8. The population of the United States is expected to double its 1960 total by 2000; but outdoor recreation activities are growing twice as fast as population, and travel to the National Park System is mounting several times more rapidly than outdoor recreation activities generally. A System travel year of one billion visits by 2000 no longer appears fantastic. To prevent indigestion followed by strangulation in the National Park System, mounting public use must be increasingly regulated.

9. Public use may be, and currently is, regulated in part by measures aimed at dispersing visitors outside the System. While some of these measures are necessary and helpful, including developing alternate routes for non-park travel, they cannot solve the basic problem of mounting travel because, for most people, there is no substitute for a visit to a national park.
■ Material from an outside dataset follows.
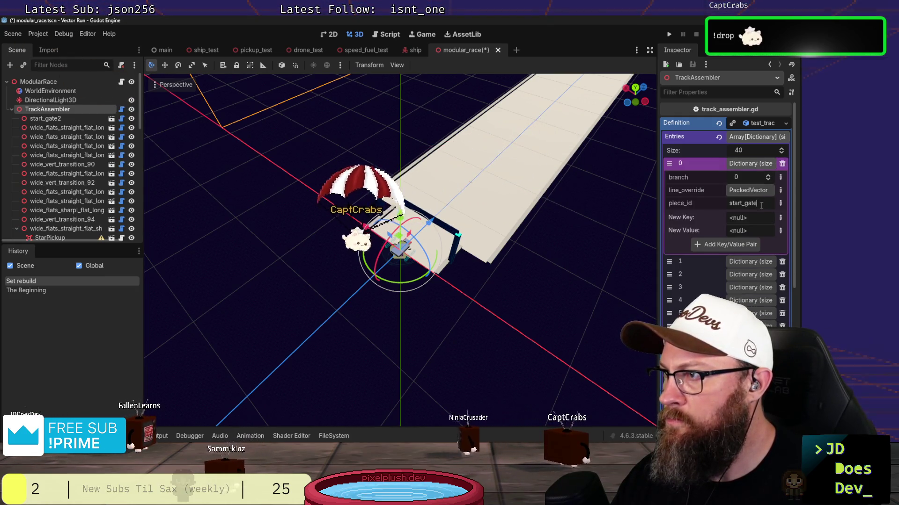
{"action": "type", "text": "_"}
10. Public use is also regulated by measures aimed at limiting developments and land uses within parks, and controlling the use of vehicles. The National Park Service seeks to provide for visitors and to achieve reasonable limits on development, road construction, and land uses. The American people, including the sightseers, are increasingly opposed to ugliness and overcrowding. New methods of public transportation, based on improved technology that will limit private automobiles in key locations while still providing access for people, are also highly important and promising. In the last analysis, however, if present travel trends continue, all these measures may also be exhausted long before increases in travel cease.

11. Last of all, public use is also regulated by direct controls over the volume, duration, and character of visits to important features and heavily used facilities. Such controls are supported by codes of visitor conduct, and information and interpretive programs. If park travel mounts are expected, many more direct controls over the number and duration of visits to key features and perhaps to entire parks will have to be developed, especially in older areas; and the Service may have to reconsider its policy of admitting all visitors if the quality of park experience is to be maintained. This may be the largest single task in regulating public use in the years ahead. It is none too soon to intensify further development of such methods now so they will be available when and if needed.

12. A new, comprehensive study of public use of the National Park System, past, present and future, is urgently needed, including detailed studies of heavily used areas. Management of the National Park System must be based not only on thorough knowledge of its natural, historical and recreational resources, but also on surer knowledge of the evolving character of its citizen users. These studies should be conducted by behavioral scientists, aided by ecologists, historical preservationists, and representatives of the management, statistical, interpretive, planning and design elements of Service organization. Such studies should be given high priority in order that the Service may meet the real needs of growing numbers of diverse users, and at the same time manage the System so as to continue to protect its quality as an invaluable part of our national heritage.